Built a baseline modelling pipeline before the event:
- Loaded and audited all 9 train/test dataset pairs
- Benchmarked linear regression, ridge, lasso, and random forest using 5-fold CV on each stock independently
- Assigned the best-performing model per stock rather than forcing one approach across all datasets
- Tuned regularisation parameters via
GridSearchCV - Converted RMSE into quote ranges: aggressive (±0.5σ), balanced (±1.0σ), and defensive (±1.5σ) bands
Merged the best components from three team notebooks into a single pipeline:
A. SVD-based NumPy Ridge with exact leave-one-out CV
Rather than approximating LOO error, the pipeline computes it exactly using the hat-matrix shortcut — mathematically optimal alpha selection with no loops over folds. Sweeps 60 alpha values across a log-spaced grid, fits using the SVD decomposition of the training matrix, and averages predictions across near-optimal alphas to reduce variance. For small datasets (fewer than 200 rows), uses 300 bootstrap samples to get a stable prediction and a reliable uncertainty estimate.
B. Size-gated sklearn model zoo
Dataset sizes varied widely across the 9 stocks. Rather than applying the same model everywhere, the pipeline gates model availability by number of training rows:
| Model | Minimum rows | Rationale |
|---|---|---|
| Ridge / ElasticNet | any | always available, strong on small data |
| GradientBoosting | ≥ 200 | captures non-linearity |
| HistGradientBoosting | ≥ 500 | faster GBM for mid-size data |
| ExtraTrees | ≥ 2,000 | low-bias ensemble for large datasets |
C. Ensemble and decision logic
If the runner-up model is within 5% of the best model's CV RMSE, both predictions are averaged. The final spread was then derived from the combined uncertainty estimate, with the leaderboard-aware decision engine adjusting aggressiveness based on current cash position and round number.
Used a bespoke Excel control sheet to record fair-value predictions, submitted quotes, true values, and running P&L across all 9 rounds in real time.
Python · NumPy · Pandas · Scikit-learn · Google Colab
Models: Ridge · Lasso · ElasticNet · GradientBoosting · HistGradientBoosting · ExtraTrees
├── Market_Making_AI_Hackathon.ipynb # Pre-event baseline and tuning pipeline
├── Hackathon_Combined_Bl.ipynb # Final combined model used on the day
├── qmml_hackathon_playbook_v2.docx # Round-by-round strategy notes
├── qmml_hackathon_control_sheet.xlsx # Live P&L and quote tracking sheet
└── README.md
Why per-stock model selection?

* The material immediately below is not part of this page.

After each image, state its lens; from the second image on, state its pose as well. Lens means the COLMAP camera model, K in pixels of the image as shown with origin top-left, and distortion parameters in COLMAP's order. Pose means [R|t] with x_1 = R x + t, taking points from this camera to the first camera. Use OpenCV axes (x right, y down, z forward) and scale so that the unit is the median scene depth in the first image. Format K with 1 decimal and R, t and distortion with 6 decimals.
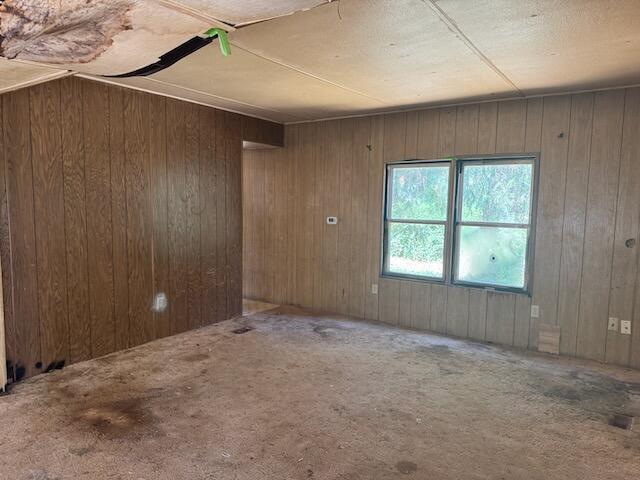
lens RADIAL K [[456.3, 0, 321.5], [0, 456.3, 242.2], [0, 0, 1]] dist [0.000442, -0.000797]
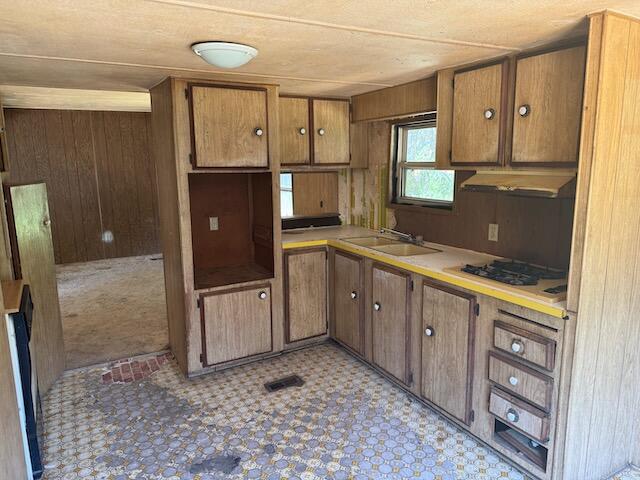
lens RADIAL K [[456.3, 0, 317.7], [0, 456.3, 239.3], [0, 0, 1]] dist [0.000442, -0.000797]
pose [[0.898052, 0.047808, -0.437284, 1.087806], [-0.009980, 0.996035, 0.088400, -0.013180], [0.439776, -0.075024, 0.894968, -0.151791]]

The nine datasets varied significantly in size (29 to ~20,000 rows). A single model class cannot be optimal across that range. Lasso dominated on small, sparse datasets; tree-based ensembles won on larger ones.
Why exact LOO over k-fold? On very small datasets, k-fold produces high-variance estimates. Exact LOO via the hat-matrix shortcut is both computationally equivalent and statistically unbiased, making it strictly preferable when the dataset allows it.

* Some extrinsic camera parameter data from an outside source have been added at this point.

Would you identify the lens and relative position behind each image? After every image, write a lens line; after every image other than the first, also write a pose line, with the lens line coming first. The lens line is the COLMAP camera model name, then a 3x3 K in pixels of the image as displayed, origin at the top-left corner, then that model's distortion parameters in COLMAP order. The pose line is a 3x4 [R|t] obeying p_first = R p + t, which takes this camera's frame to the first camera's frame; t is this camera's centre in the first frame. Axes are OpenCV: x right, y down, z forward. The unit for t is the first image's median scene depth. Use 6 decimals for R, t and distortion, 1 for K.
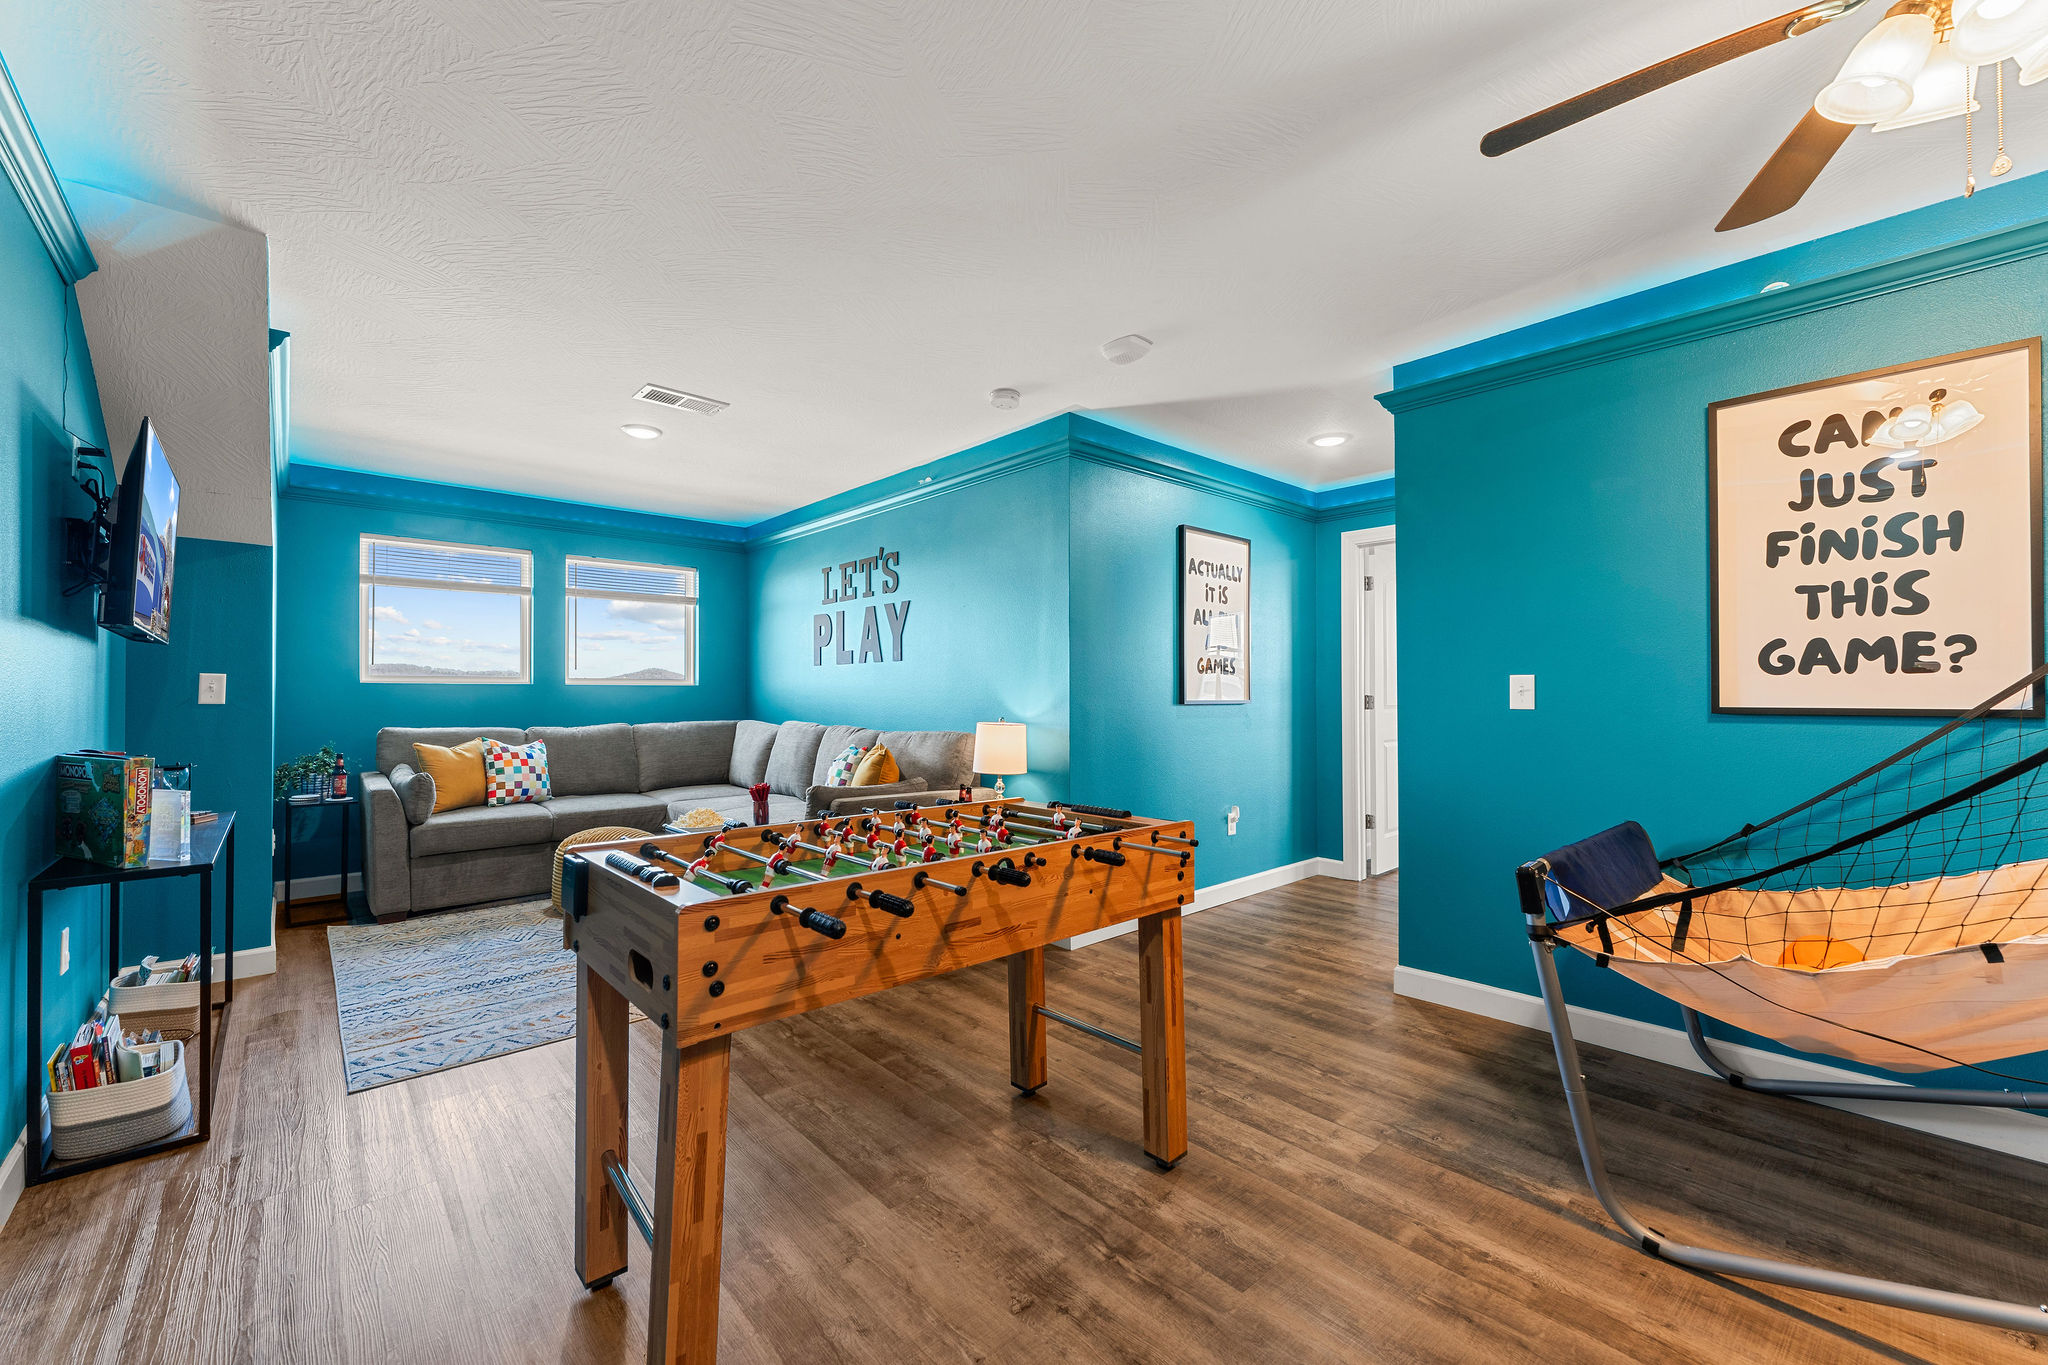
lens RADIAL K [[811.2, 0, 1024.0], [0, 811.2, 682.5], [0, 0, 1]] dist [0.001703, 0.000198]
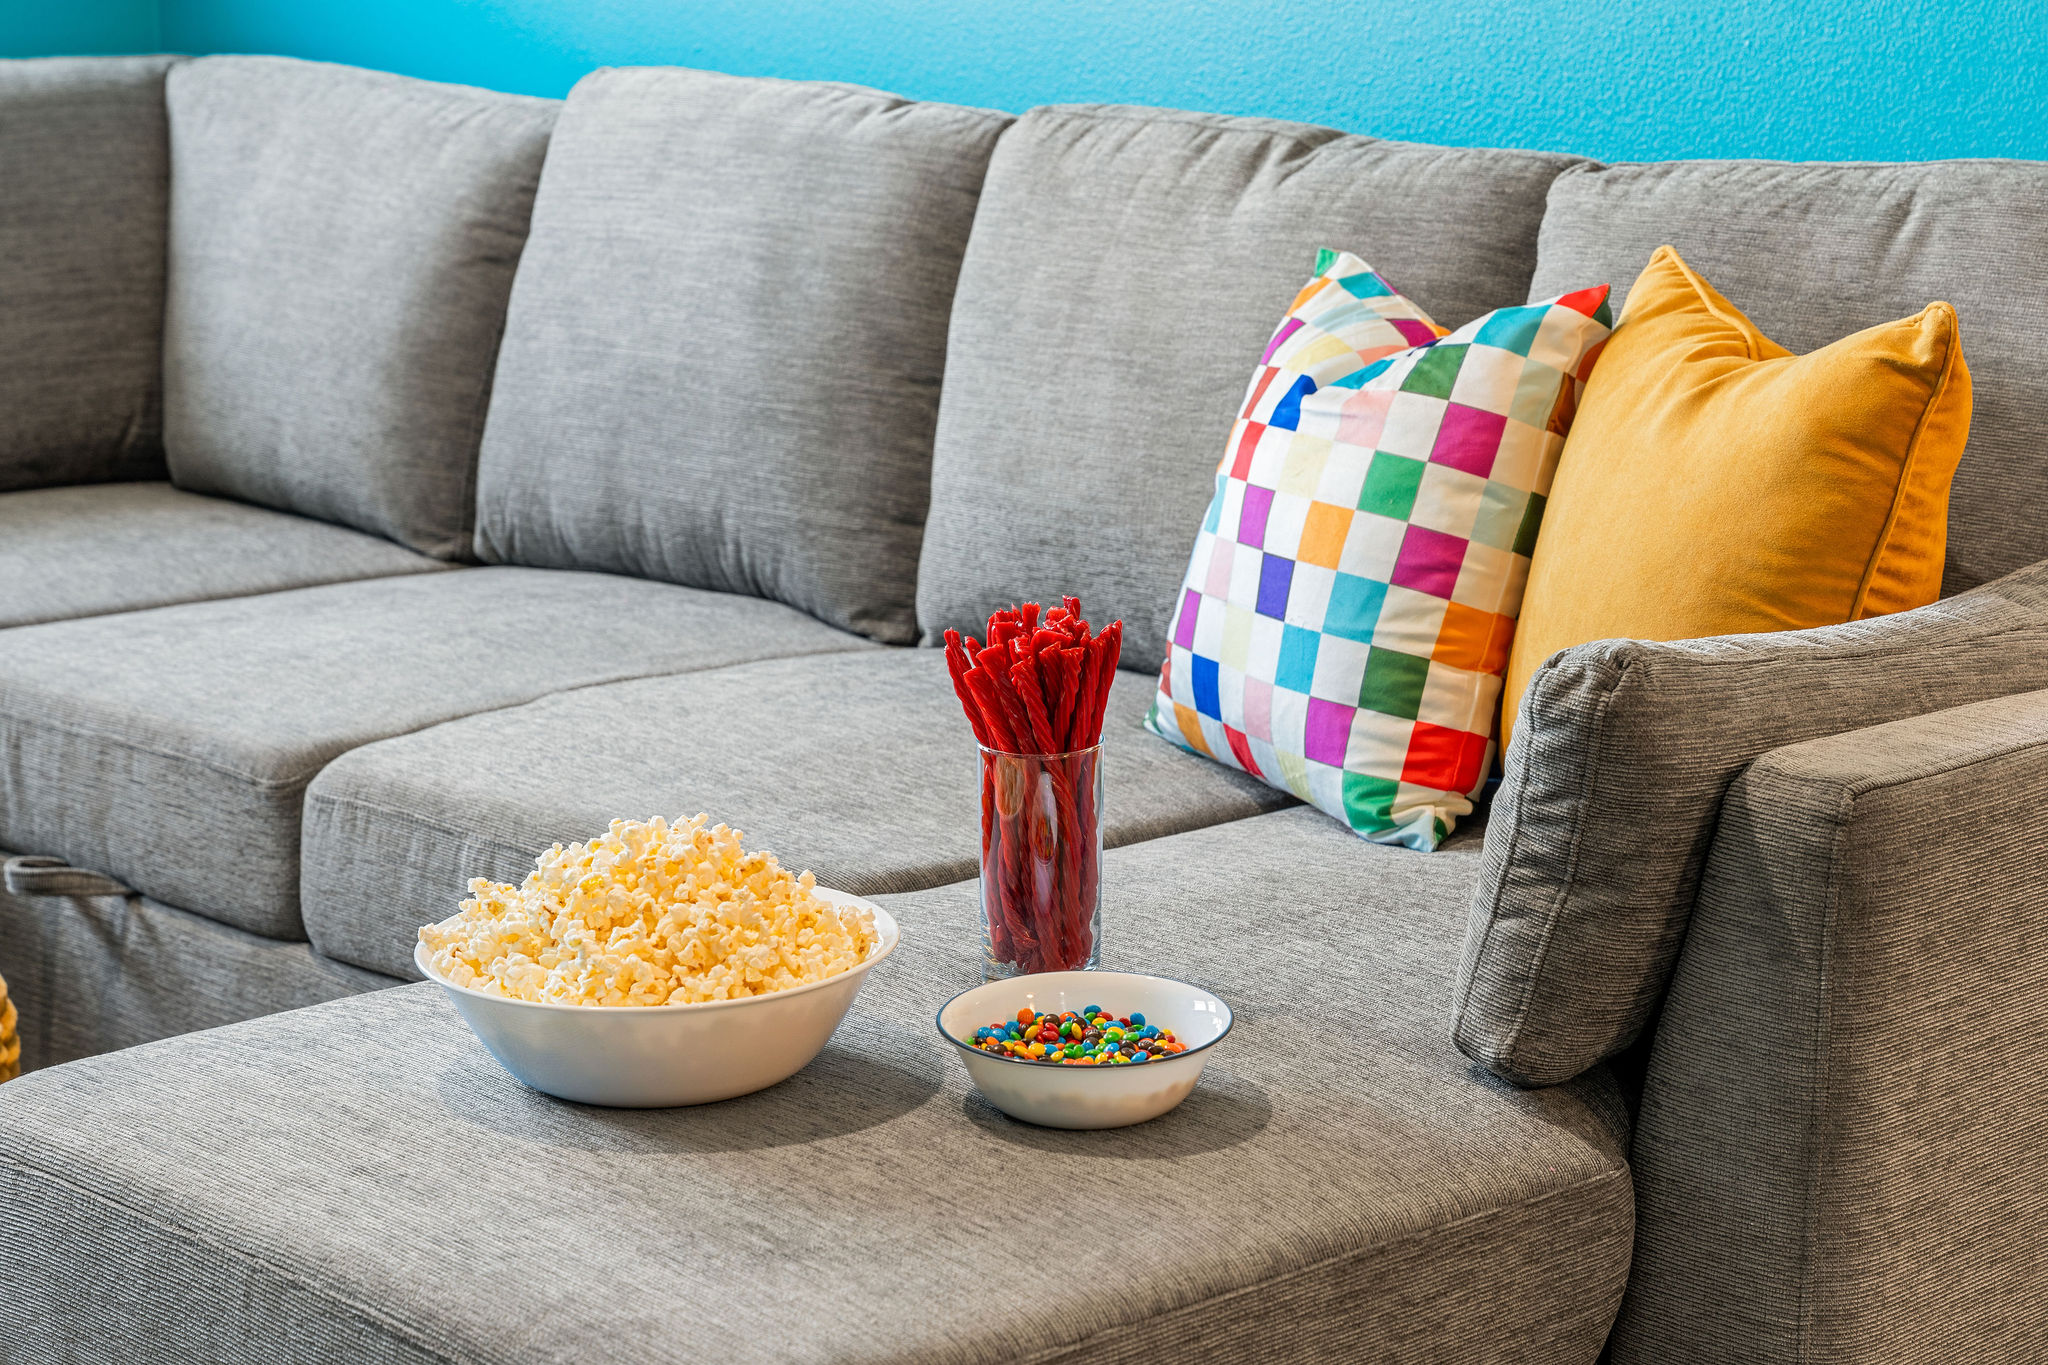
lens RADIAL K [[4017.8, 0, 1024.0], [0, 4017.8, 682.5], [0, 0, 1]] dist [0.069051, 0.085176]
pose [[0.999776, -0.005442, 0.020468, -0.260412], [0.000990, 0.977368, 0.211543, 0.002352], [-0.021156, -0.211475, 0.977154, 0.299901]]
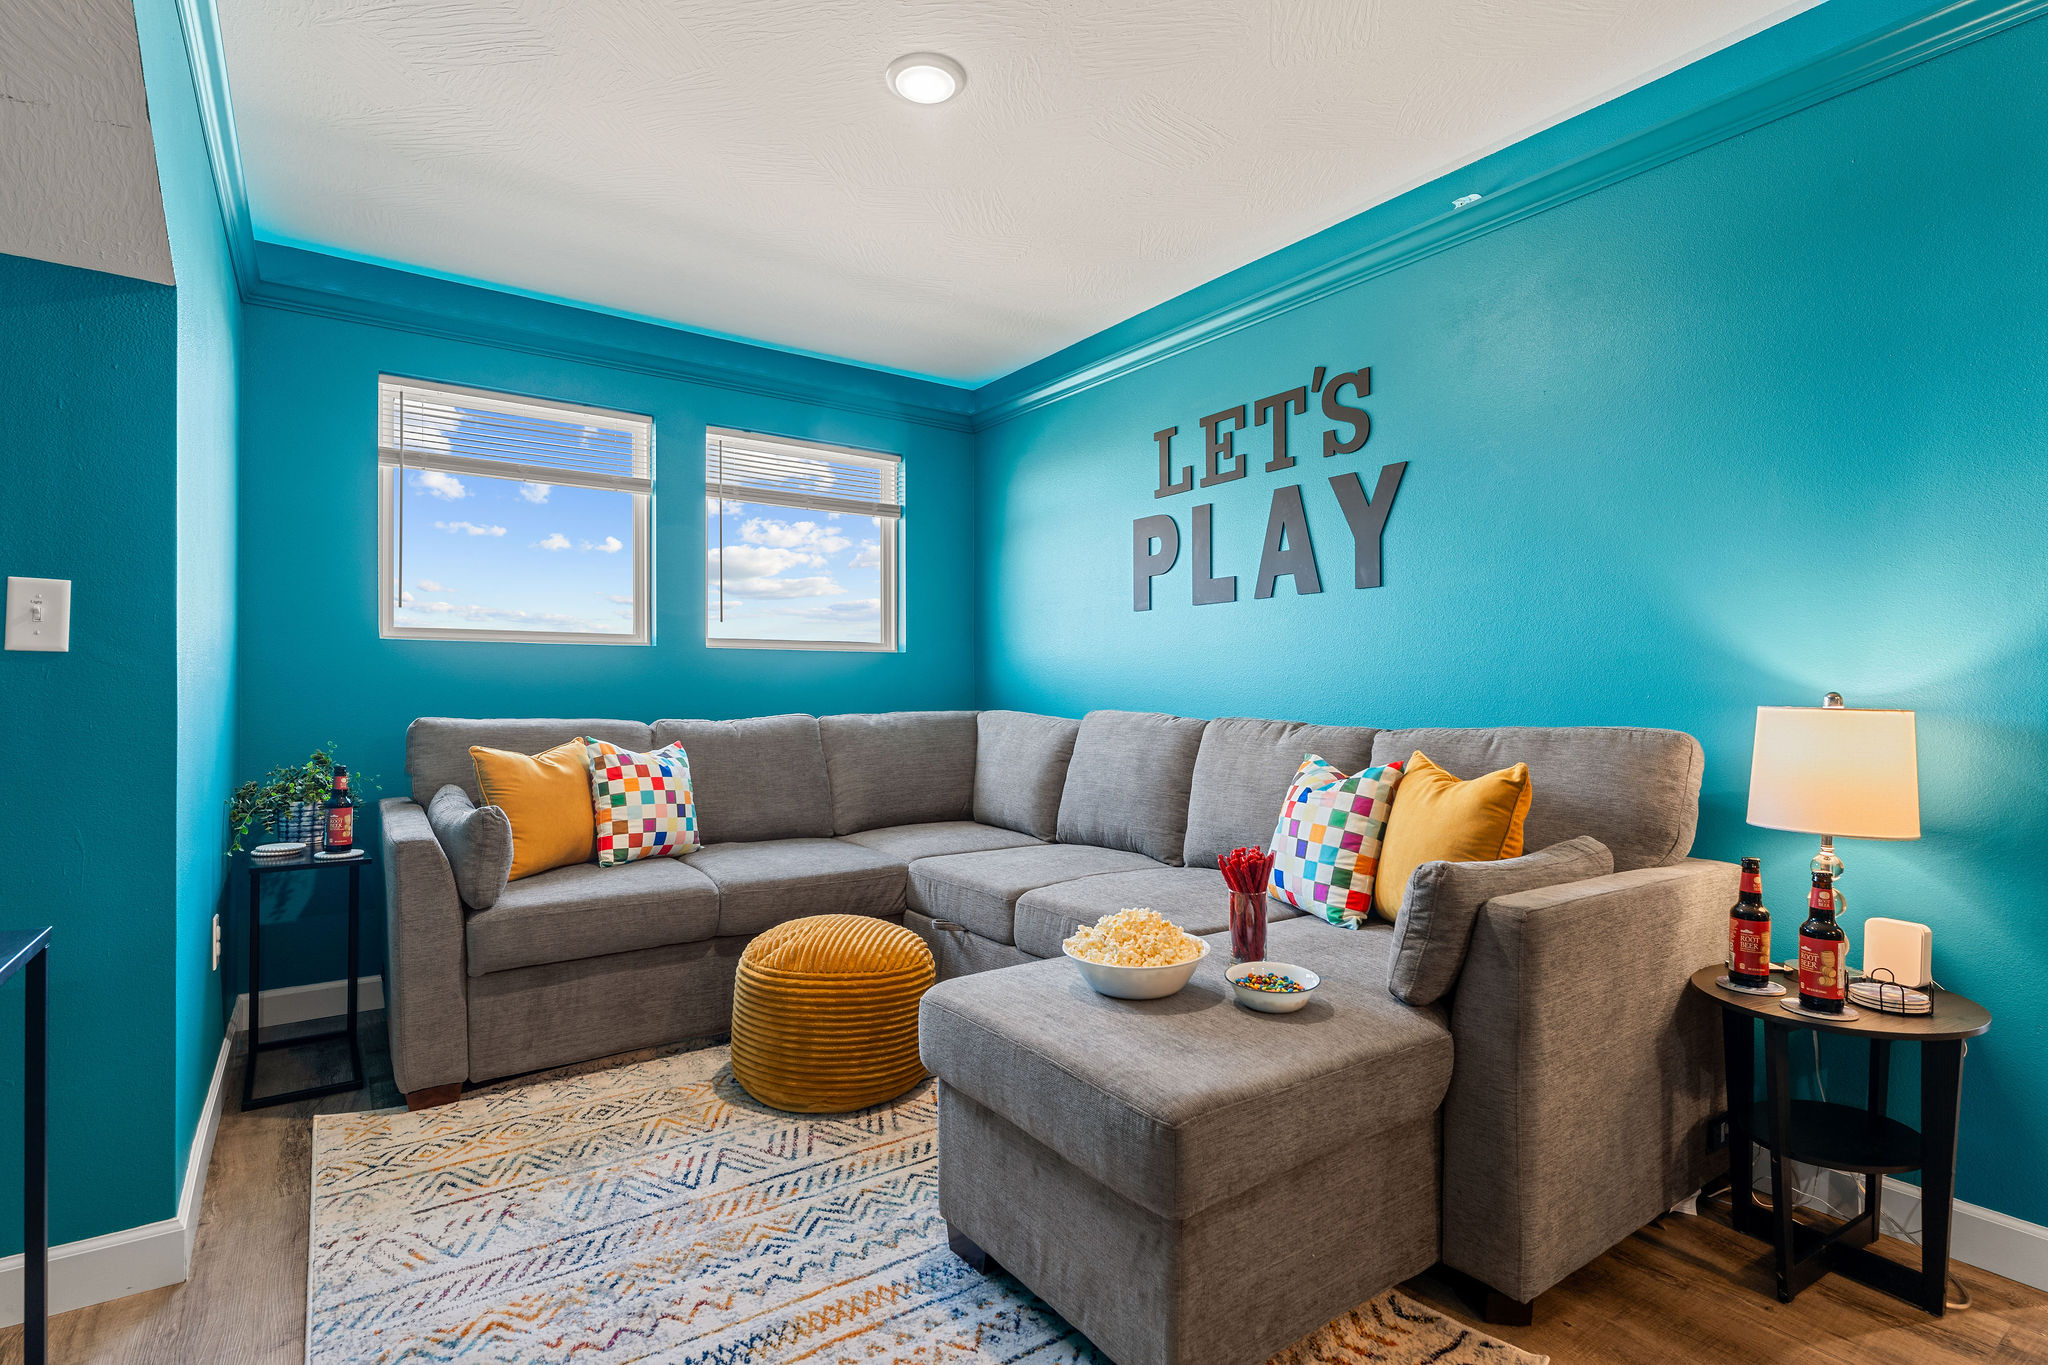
lens RADIAL K [[988.0, 0, 1024.0], [0, 988.0, 682.5], [0, 0, 1]] dist [0.006282, -0.000229]
pose [[0.992671, -0.000506, -0.120844, -0.289598], [0.001401, 0.999972, 0.007318, 0.026246], [0.120837, -0.007434, 0.992645, 0.370427]]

Why bootstrap for small datasets? Three of the nine stocks had fewer than 200 training rows. Standard CV uncertainty estimates are unreliable at that scale. 300 bootstrap samples provide a more honest picture of prediction variance, which feeds directly into spread width.
Why ensemble the top two? When two models are within 5% of each other in cross-validated RMSE, neither has meaningfully won. Averaging their predictions reduces variance at no cost to bias — a free improvement before submitting.
What separated the top teams? After speaking to the top finishers, our model and strategy were nearly identical. The gap came down to position sizing in Round 1. Both teams saw the same high-confidence signal — we played it safe. When a model gives you a large-edge, high-confidence prediction, that is precisely when you size up. A lesson in translating prediction quality into trading decisions, not just quotes.